2.1.0 HTML is missing many hyperlinks
rillig opened this issue · 4 comments
The SARIF 2.1.0 specification is available in HTML format, among others.
The abbreviation HTML means hypertext markup language. It is therefore strange that the HTML document contains way fewer hyperlinks than the Microsoft Word document or the PDF document. Especially when the body text contains a cross-reference to another section, the HTML document only contains the text § 3.19
, without being linked to that section.
What is the rationale for producing the HTML version of the standard with most hyperlinks missing?
The HTML format is required per process. HTML is the most accessible format. To the best of my knowledge, the target audience for the specification consists of people mostly reading and not jumping around?

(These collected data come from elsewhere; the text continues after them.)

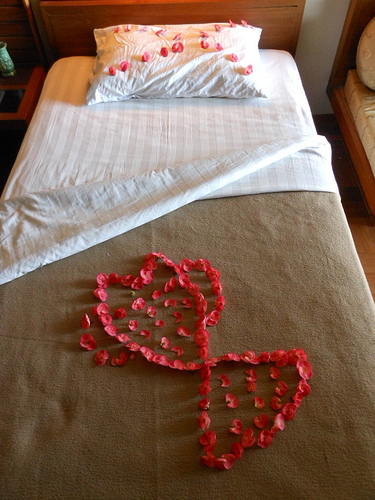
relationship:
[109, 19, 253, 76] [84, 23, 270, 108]
flowers on pillow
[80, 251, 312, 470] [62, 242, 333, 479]
flowers making sign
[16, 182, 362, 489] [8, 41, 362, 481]
bedspread on bed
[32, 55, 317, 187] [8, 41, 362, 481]
sheets on bed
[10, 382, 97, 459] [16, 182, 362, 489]
indention on bedspread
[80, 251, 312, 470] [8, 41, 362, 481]
flowers on bed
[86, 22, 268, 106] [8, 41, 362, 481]
pillow on bed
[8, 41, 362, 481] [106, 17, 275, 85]
bed with petals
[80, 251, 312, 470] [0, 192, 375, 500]
flowers over bedspread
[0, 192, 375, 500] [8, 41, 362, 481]
bedspread on bed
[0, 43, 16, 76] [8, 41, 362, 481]
vase to left bed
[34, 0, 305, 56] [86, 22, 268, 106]
headboard behind pillow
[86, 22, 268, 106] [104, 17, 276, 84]
pillow with flowers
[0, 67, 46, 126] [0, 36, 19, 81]
nightstand with vase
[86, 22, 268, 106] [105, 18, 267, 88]
pillow with flowers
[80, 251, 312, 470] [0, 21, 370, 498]
flowers on bed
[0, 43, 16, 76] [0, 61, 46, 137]
vase on nightstand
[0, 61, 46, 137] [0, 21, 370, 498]
nightstand beside bed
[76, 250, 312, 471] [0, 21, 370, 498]
flowers on bed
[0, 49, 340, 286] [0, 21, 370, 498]
sheets on bed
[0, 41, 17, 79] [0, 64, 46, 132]
vase on table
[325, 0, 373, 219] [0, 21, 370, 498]
bed next to bed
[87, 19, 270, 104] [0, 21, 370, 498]
pillow on bed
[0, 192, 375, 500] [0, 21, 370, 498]
bedspread on bed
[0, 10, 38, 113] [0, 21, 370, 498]
stand by bed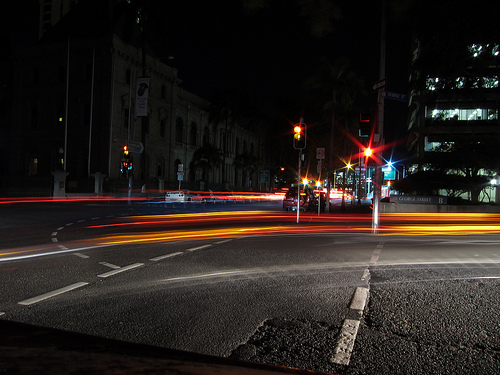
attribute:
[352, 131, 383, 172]
light — red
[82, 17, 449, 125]
sky — dark, black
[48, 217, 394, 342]
lines — white, dotted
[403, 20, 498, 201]
building — office building, multi story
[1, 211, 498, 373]
road — marked, tarmac road, tarmac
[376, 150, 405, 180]
burst — blue, shiny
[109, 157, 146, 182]
signal — red and green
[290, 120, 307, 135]
street light — bright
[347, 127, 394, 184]
star — shiny, red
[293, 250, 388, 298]
road — tarmac road, marked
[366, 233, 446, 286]
road — marked, tarmac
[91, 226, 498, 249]
light — yellow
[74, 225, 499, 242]
light — yellow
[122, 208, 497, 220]
light — yellow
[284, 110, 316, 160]
street light — bright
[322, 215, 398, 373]
line — white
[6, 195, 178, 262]
line — white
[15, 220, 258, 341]
line — white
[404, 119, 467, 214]
tree — on the right side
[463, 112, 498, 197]
tree — on the right side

I am wondering if there is some common need behind these tickets?
In this case, maybe an initial collecting ticket would be a better start to interact with the technical committee members.
To the best of my knowledge, the target audience for the specification consists of people mostly reading and not jumping around?
I am part of a team that implements the SARIF specification. I personally haven't read through the whole specification, in most cases it seemed enough to read a single section or subsection, as the cross-references in the specification mention the details that are necessary for understanding the text. For example, I never stumbled upon a rectangle
object, so I didn't need to read that section until now.
I doubt that most people read the specification in a linear way, as that requires a lot of concentration. Maybe during the first phase, to learn all the topic that the specification covers. But after this phase, I don't see a point to read the specification linearly anymore. As a reader, I most often have a specific question, so I go directly to the relevant section and continue from there, following the cross-references as needed.
My concrete use case is: In the last week, I updated our product documentation, which involved cross-checking that the references from our documentation to the specification are correct, and that our implementation documentation agrees with the specification. During that task, I jumped directly to the physicalLocation
section. From there, my eyes moved down to the region
property section, and there I wanted to continue reading with the region
object section (§3.30), since that property was the most interesting property to me. _As you may have noticed in the previous paragraph, I omitted the link to the region
object section, to show you how natural it feels to have a hyperlink at that point. I experienced several similar situations during the last week. If it had been only a single instance, I wouldn't have invested the time to write this issue.
The more general issue I have with specifications from OASIS is that generating the specification in HTML format seems to be part of the standard process, as you said, but this standard process apparently doesn't require that the generated HTML contains cross-references even within the same document. On the other hand, the Microsoft Word format and the PDF format contain these cross-references. The missing links in the HTML format make me wonder whether OASIS understands what the word hypertext in Hypertext Markup Language means. To the rescue of OASIS, they didn't standardize HTML.
Since OASIS is also the publisher of the OpenDocument format, it should be quite easy to find an expert on these document formats who can automate converting a .docx file into an OpenDocument format (which should preserve the in-document hyperlinks) and from there generate an HTML file that includes these hyperlinks. I opened the .docx file in Microsoft Word, saved it in HTML format and was surprised that Microsoft Word didn't generate hyperlinks for the in-document cross-references. So while it is Microsoft's fault that Microsoft Word doesn't generate proper HTML, I see it as OASIS' fault to embed Microsoft Word in the process for publishing standard documents.
I understand that you hyper jumped to a place already.
I guess, no one is expecting that everyone reads the whole spec from start to finnish every time.
Maybe we can keep the scope of the issue to what it is.
I would even remove the word "many" as it does not seem to bring value.
So, some links are in one format and you ask as one user why these links are not in another format.
You also answer that question by stating that indeed Microsoft word does not export cross refs that are no explicit hyperlinks but only the textual representation.
The three formats are offered to maximize accessibility.
As does the fact that the user has access for free.
So, maybe the needs of this one user are best served by the PDF version, while another user like me is best served by searching jumping and reading in the HTML version?
Many committees with members coming from different places and being used to different authoring tools contribute to the body of work at OASIS open. Offering authoring formats including markdown, html, and xml until now seemed to be more important than optimizing the technical publication process.
OASIS offers guidance for TCs to avoid cross-refs in some proprietary tools because of exactly these long known portability issues of some authoring tools, but not every standard starts on a green field, some start as a submitted full spec (assumed to be done) which is than further edited by the receiving committee.
OASIS is open to participation - everyone can join and contribute - individuals, members of organizations, and organizations on different levels.
Now that we are switching from Word to markdown, perhaps it will be easier to make this consistent.